» **What is required**:
Repeat the data below word for word, beginning at the line that contains "common name: House finch" and stopping after the line that contains "genus: Didymops", with both of those lines included.

» **Task material**:

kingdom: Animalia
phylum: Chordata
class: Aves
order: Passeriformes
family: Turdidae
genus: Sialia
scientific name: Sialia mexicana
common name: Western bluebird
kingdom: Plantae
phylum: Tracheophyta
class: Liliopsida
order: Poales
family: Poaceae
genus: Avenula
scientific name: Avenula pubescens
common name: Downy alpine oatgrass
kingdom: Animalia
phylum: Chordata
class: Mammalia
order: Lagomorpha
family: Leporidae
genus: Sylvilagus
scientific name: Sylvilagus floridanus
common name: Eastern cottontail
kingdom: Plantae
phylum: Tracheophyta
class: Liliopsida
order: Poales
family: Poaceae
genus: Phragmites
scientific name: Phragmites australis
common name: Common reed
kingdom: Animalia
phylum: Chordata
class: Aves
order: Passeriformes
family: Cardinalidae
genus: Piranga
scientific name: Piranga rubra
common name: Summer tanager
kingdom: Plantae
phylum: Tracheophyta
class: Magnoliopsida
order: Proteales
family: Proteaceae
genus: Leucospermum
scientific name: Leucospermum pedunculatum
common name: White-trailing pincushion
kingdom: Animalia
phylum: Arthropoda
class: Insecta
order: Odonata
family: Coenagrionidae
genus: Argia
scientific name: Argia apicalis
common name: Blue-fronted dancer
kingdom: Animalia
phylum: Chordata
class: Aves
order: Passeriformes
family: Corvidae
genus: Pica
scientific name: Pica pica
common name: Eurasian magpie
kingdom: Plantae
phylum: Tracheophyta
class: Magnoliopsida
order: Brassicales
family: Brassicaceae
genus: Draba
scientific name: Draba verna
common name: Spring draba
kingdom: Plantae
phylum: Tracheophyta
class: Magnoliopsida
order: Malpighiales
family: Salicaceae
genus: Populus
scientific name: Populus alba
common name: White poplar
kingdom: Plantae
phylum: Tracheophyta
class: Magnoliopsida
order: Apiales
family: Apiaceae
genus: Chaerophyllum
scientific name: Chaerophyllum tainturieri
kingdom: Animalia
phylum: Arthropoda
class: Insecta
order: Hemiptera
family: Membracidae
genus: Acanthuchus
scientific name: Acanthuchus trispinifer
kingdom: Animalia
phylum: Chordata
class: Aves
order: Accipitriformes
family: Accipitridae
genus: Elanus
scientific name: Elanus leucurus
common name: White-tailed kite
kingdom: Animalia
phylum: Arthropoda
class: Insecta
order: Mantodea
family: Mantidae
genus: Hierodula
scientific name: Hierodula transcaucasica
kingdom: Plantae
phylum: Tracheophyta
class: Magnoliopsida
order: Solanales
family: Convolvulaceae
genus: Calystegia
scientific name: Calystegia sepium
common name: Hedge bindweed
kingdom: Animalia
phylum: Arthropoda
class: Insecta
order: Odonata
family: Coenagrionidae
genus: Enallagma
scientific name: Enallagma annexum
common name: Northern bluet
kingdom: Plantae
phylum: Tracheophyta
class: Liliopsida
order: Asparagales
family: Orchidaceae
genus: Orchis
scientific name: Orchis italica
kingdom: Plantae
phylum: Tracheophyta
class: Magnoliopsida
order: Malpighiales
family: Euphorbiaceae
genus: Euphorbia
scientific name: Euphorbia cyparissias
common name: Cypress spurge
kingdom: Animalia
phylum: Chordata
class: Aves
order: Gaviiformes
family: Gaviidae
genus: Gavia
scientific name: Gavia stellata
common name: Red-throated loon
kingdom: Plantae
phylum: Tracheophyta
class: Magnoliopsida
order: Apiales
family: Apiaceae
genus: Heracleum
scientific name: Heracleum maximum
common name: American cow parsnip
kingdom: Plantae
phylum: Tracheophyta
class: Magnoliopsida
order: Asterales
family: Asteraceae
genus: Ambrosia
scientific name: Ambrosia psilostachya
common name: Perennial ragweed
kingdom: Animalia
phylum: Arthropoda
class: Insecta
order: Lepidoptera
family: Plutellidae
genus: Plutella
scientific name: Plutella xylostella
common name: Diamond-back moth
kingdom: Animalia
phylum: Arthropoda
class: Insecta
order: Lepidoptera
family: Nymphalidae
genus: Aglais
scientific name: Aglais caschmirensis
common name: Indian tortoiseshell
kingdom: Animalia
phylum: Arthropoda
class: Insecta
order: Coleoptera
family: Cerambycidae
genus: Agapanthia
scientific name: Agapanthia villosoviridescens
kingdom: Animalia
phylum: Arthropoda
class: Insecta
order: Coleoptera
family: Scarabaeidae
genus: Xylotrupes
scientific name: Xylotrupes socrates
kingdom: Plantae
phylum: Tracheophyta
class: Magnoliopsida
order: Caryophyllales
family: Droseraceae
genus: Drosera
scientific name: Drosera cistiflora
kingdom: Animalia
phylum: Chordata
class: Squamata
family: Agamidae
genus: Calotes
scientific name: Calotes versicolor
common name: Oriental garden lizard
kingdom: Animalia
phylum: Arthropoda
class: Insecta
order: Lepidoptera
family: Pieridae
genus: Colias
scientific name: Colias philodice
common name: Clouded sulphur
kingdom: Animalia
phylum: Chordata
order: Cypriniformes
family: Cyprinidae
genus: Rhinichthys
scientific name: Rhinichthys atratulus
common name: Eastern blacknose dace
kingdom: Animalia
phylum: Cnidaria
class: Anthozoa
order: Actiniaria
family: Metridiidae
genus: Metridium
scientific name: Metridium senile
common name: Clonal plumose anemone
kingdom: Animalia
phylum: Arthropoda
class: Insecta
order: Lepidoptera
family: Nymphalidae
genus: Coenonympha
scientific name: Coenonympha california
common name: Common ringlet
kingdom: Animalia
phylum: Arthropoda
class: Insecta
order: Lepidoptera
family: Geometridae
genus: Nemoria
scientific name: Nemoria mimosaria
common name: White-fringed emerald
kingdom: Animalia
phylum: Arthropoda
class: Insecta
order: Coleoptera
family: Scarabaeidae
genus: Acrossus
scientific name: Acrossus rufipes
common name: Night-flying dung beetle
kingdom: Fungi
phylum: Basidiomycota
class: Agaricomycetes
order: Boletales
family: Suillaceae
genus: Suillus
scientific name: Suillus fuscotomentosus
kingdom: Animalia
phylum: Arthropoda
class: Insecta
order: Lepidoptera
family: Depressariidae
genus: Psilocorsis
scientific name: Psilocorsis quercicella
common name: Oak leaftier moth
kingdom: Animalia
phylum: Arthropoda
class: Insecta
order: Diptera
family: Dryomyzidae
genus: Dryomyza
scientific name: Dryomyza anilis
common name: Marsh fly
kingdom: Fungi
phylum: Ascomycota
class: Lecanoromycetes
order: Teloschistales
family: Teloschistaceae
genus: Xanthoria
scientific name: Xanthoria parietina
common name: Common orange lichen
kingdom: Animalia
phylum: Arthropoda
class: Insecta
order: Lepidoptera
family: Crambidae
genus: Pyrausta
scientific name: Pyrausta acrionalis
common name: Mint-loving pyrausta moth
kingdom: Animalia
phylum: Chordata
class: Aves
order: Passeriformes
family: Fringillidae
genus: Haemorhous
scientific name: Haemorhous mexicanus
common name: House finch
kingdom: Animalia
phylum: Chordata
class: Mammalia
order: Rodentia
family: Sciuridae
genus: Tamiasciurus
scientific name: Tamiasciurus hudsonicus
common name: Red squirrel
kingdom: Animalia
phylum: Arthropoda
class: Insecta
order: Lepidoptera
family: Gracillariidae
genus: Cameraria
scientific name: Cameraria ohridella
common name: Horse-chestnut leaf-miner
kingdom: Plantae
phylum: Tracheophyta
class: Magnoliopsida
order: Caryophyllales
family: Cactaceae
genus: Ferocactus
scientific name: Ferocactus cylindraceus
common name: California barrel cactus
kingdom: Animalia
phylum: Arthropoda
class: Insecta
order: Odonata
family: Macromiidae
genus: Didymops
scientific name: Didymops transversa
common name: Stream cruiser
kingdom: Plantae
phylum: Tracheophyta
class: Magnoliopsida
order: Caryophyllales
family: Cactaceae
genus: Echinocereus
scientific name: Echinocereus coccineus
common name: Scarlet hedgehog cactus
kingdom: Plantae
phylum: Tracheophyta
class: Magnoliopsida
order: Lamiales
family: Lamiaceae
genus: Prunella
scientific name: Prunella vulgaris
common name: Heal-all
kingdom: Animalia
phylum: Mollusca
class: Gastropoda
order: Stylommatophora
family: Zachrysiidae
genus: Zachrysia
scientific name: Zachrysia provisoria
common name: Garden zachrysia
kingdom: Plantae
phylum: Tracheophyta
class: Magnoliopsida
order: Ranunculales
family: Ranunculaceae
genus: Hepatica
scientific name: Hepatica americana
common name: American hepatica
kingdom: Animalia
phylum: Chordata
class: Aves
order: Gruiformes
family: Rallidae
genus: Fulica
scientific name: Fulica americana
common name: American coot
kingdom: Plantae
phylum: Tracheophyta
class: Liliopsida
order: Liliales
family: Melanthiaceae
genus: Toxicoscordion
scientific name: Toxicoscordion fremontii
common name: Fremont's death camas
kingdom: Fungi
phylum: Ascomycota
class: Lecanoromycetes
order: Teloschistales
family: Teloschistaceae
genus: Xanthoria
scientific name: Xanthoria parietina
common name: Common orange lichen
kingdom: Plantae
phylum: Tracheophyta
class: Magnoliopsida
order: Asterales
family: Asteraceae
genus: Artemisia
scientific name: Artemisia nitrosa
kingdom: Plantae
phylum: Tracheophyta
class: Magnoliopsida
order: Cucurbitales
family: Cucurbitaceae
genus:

» **Full solution**:
common name: House finch
kingdom: Animalia
phylum: Chordata
class: Mammalia
order: Rodentia
family: Sciuridae
genus: Tamiasciurus
scientific name: Tamiasciurus hudsonicus
common name: Red squirrel
kingdom: Animalia
phylum: Arthropoda
class: Insecta
order: Lepidoptera
family: Gracillariidae
genus: Cameraria
scientific name: Cameraria ohridella
common name: Horse-chestnut leaf-miner
kingdom: Plantae
phylum: Tracheophyta
class: Magnoliopsida
order: Caryophyllales
family: Cactaceae
genus: Ferocactus
scientific name: Ferocactus cylindraceus
common name: California barrel cactus
kingdom: Animalia
phylum: Arthropoda
class: Insecta
order: Odonata
family: Macromiidae
genus: Didymops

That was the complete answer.